Studio album by the Beatmasters
- Released: 1989
- Genre: House; hip house;
- Label: Rhythm King
- Producer: The Beatmasters

The Beatmasters chronology
|  | Anywayawanna (1989) | Life & Soul (1991) |

= Anywayawanna =

1989 studio album by The Beatmasters

Anywayawanna is the debut studio album by English dance and electronic music group the Beatmasters. It was released in 1989 on the Rhythm King record label. It should not be confused with their 2004 compilation album, Anywayawanna – The Best of the Beatmasters, which features similar artwork.

==Singles==
The album includes five singles: "Rok da House", featuring the Cookie Crew (UK No. 5), "Burn It Up", featuring P. P. Arnold (UK No. 14), "Who's in the House?" (UK No. 8), "Hey DJ/I Can't Dance to That Music You're Playing", which features Betty Boo (credited as MC Betty Boop on the album) (UK No. 7), and "Warm Love", featuring Claudia Fontaine (UK No. 51).

==Critical reception==

In a retrospective review for AllMusic, Keith Farley described the album as "a kinetic journey through sampledelic house" and "a great production with none of the wide-open gaps and overly raw grooves that characterize most British house of the day."

Professional ratings
Review scores
| Source | Rating |
| AllMusic | Star |
| New Musical Express | 6/10 |

==Track listing==
All tracks written by Paul Carter, Manda Glanfield and Richard Walmsley, except where noted.

Note
- Tracks 11 and 12 appear on CD only.

| No. | Title | Writer(s) | Length |
|---|---|---|---|
| 1. | "Who's in the House?" (featuring Merlin) | Carter; Glanfield; Walmsley; Merlin; | 3:59 |
| 2. | "Hey DJ/I Can't Dance to That Music You're Playing" (featuring MC Betty Boop a.k.a.
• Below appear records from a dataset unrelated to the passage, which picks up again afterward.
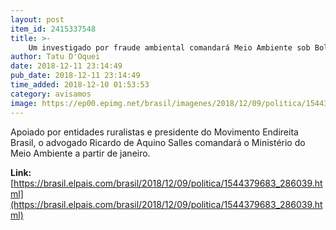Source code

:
 ```yaml
---
layout: post
item_id: 2415337548
title: >-
    Um investigado por fraude ambiental comandará Meio Ambiente sob Bolsonaro
author: Tatu D'Oquei
date: 2018-12-11 23:14:49
pub_date: 2018-12-11 23:14:49
time_added: 2018-12-10 01:53:53
category: avisamos
image: https://ep00.epimg.net/brasil/imagenes/2018/12/09/politica/1544379683_286039_1544381505_rrss_normal.jpg
---
```


Apoiado por entidades ruralistas e presidente do Movimento Endireita Brasil, o advogado Ricardo de Aquino Salles comandará o Ministério do Meio Ambiente a partir de janeiro.

**Link:** [https://brasil.elpais.com/brasil/2018/12/09/politica/1544379683_286039.html](https://brasil.elpais.com/brasil/2018/12/09/politica/1544379683_286039.html)


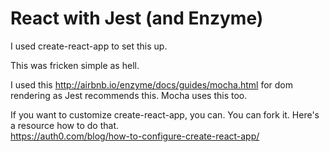 # React with Jest (and Enzyme)

I used create-react-app to set this up.

This was fricken simple as hell.   

I used this http://airbnb.io/enzyme/docs/guides/mocha.html  for dom rendering as Jest recommends this. Mocha uses this too.   

If you want to customize create-react-app, you can. You can fork it. Here's a resource how to do that.   
https://auth0.com/blog/how-to-configure-create-react-app/
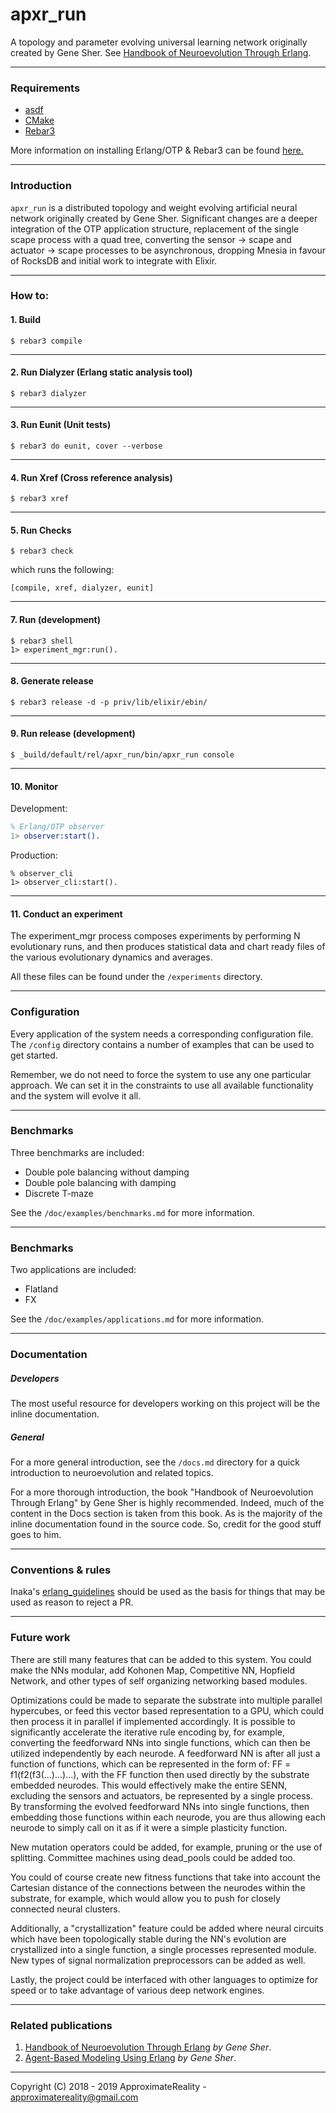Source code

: # apxr_run

A topology and parameter evolving universal learning network originally created
by Gene Sher. See [Handbook of Neuroevolution Through Erlang](http://www.amazon.com/Handbook-Neuroevolution-Through-Erlang-Gene/dp/1461444624).

--------------------
### Requirements

  - [asdf](https://asdf-vm.com/#/)
  - [CMake](https://cmake.org/)
  - [Rebar3](https://github.com/erlang/rebar3)

More information on installing Erlang/OTP & Rebar3 can be found [here.](https://www.rebar3.org/docs/getting-started)

--------------------
### Introduction

`apxr_run` is a distributed topology and weight evolving artificial neural
network originally created by Gene Sher. Significant changes are a deeper
integration of the OTP application structure, replacement of the single scape
process with a quad tree, converting the sensor -> scape and actuator -> scape
processes to be asynchronous, dropping Mnesia in favour of RocksDB and initial
work to integrate with Elixir.

------------------
### How to:

#### 1. Build

    $ rebar3 compile

------------------

#### 2. Run Dialyzer (Erlang static analysis tool)

    $ rebar3 dialyzer

------------------

#### 3. Run Eunit (Unit tests)

    $ rebar3 do eunit, cover --verbose

------------------

#### 4. Run Xref (Cross reference analysis)

    $ rebar3 xref

------------------

#### 5. Run Checks

    $ rebar3 check

which runs the following:

```
[compile, xref, dialyzer, eunit]
```

------------------

#### 7. Run (development)

    $ rebar3 shell
    1> experiment_mgr:run().

------------------

#### 8. Generate release

    $ rebar3 release -d -p priv/lib/elixir/ebin/

------------------

#### 9. Run release (development)

    $ _build/default/rel/apxr_run/bin/apxr_run console

------------------

#### 10. Monitor

Development:
```erlang
% Erlang/OTP observer
1> observer:start().
```

Production:
```
% observer_cli
1> observer_cli:start().
```

------------------

#### 11. Conduct an experiment

The experiment_mgr process composes experiments by performing N evolutionary
runs, and then produces statistical data and chart ready files of the various
evolutionary dynamics and averages.

All these files can be found under the `/experiments` directory.

--------------------
### Configuration

Every application of the system needs a corresponding configuration file. The
`/config` directory contains a number of examples that can be used to get
started.

Remember, we do not need to force the system to use any one particular approach.
We can set it in the constraints to use all available functionality and the
system will evolve it all.

--------------------
### Benchmarks

Three benchmarks are included:
- Double pole balancing without damping
- Double pole balancing with damping
- Discrete T-maze

See the `/doc/examples/benchmarks.md` for more information.

--------------------
### Benchmarks

Two applications are included:
- Flatland
- FX

See the `/doc/examples/applications.md` for more information.

--------------------
### Documentation

##### Developers
The most useful resource for developers working on this project will be the
inline documentation.

##### General
For a more general introduction, see the `/docs.md` directory for a quick
introduction to neuroevolution and related topics.

For a more thorough introduction, the book "Handbook of Neuroevolution Through
Erlang" by Gene Sher is highly recommended. Indeed, much of the content in the
Docs section is taken from this book. As is the majority of the inline
documentation found in the source code. So, credit for the good stuff goes to
him.

--------------------
### Conventions & rules

Inaka's [erlang_guidelines](https://github.com/inaka/erlang_guidelines) should
be used as the basis for things that may be used as reason to reject a PR.

--------------------
### Future work

There are still many features that can be added to this system. You could make
the NNs modular, add Kohonen Map, Competitive NN, Hopfield Network, and other
types of self organizing networking based modules.

Optimizations could be made to separate the substrate into multiple parallel
hypercubes, or feed this vector based representation to a GPU, which could then
process it in parallel if implemented accordingly. It is possible to
significantly accelerate the iterative rule encoding by, for example, converting
the feedforward NNs into single functions, which can then be utilized
independently by each neurode. A feedforward NN is after all just a function of
functions, which can be represented in the form of: FF = f1(f2(f3(...)...)...),
with the FF function then used directly by the substrate embedded neurodes. This
would effectively make the entire SENN, excluding the sensors and actuators, be
represented by a single process. By transforming the evolved feedforward NNs
into single functions, then embedding those functions within each neurode, you
are thus allowing each neurode to simply call on it as if it were a simple
plasticity function.

New mutation operators could be added, for example, pruning or the use of
splitting. Committee machines using dead_pools could be added too.

You could of course create new fitness functions that take into account the
Cartesian distance of the connections between the neurodes within the substrate,
for example, which would allow you to push for closely connected neural clusters.

Additionally, a "crystallization" feature could be added where neural circuits
which have been topologically stable during the NN's evolution are crystallized
into a single function, a single processes represented module. New types of
signal normalization preprocessors can be added as well.

Lastly, the project could be interfaced with other languages to optimize for
speed or to take advantage of various deep network engines.

--------------------
### Related publications

1. [Handbook of Neuroevolution Through Erlang](http://www.amazon.com/Handbook-Neuroevolution-Through-Erlang-Gene/dp/1461444624) _by Gene Sher_.
2. [Agent-Based Modeling Using Erlang](https://pdfs.semanticscholar.org/239e/e207f97233f3e28852fe43341aaaaf4bb2e7.pdf) _by Gene Sher_.

--------------------

Copyright (C) 2018 - 2019 ApproximateReality - approximatereality@gmail.com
Betty Boo) | Carter; Glanfield; Walmsley; Deke Richards; Debbie Dean; Alison Clarkson; | 3:31 |
| 3. | "Burn It Up (On the Groove Tip)" (featuring P. P. Arnold) | Carter; Glanfield; Walmsley; P. P. Arnold; | 4:26 |
| 4. | "Warm Love" (featuring Claudia Fontaine) |  | 6:05 |
| 5. | "Ska Train" (featuring Jum Jum) |  | 4:52 |
| 6. | "Rok da House (W.E.F.U.N.K.)" (featuring the Cookie Crew) | Carter; Glanfield; Walmsley; Debbie Pryce; Susan Banfield; | 3:48 |
| 7. | "Make Me Feel" (featuring P. P. Arnold) |  | 4:01 |
| 8. | "Don't Stop the Beat" (featuring MC Triple O) |  | 4:17 |
| 9. | "Midnight Girl" (featuring Eric Robinson) |  | 5:11 |
| 10. | "Sarayet-Sayam Sembtaé (Pt.1)" |  | 5:14 |
| 11. | "Rok tha House" (7" Original) | Carter; Glanfield; Walmsley; Pryce; Banfield; | 3:54 |
| 12. | "Burn It Up" (7" Original Radio Edit) | Carter; Glanfield; Walmsley; Arnold; | 3:20 |

==Personnel==

===Musicians===
- The Beatmasters – primary artist, producer
- P. P. Arnold – guest artist, vocals
- Chris Ballin – background vocals
- Betty Boo – guest artist, vocals
- Cookie Crew – guest artist
- Claudia Fontaine – vocals, background vocals
- Derek Green – background vocals
- Merlin	– guest artist
- Trevor Russell – vocals
- Barbara Snow – trumpet
- Luke Tunney – trumpet
- Caron Wheeler – background vocals

===Production===
- The Beatmasters – producer
- Geoff Peche – mastering
- Martin Rex – engineer
- Mark "Spike" Stent – engineer
- Stephen Taylor – engineer

==Charts==

Chart performance for Anywayawanna
| Chart (1989) | Peak position |
|---|---|
| Australian Charts (ARIA) | 129 |
| UK Albums (OCC) | 30 |

==Certifications==

| Region | Certification | Certified units/sales |
| United Kingdom (BPI) | Silver | 60,000^{^} |
^{^} Shipments figures based on certification alone.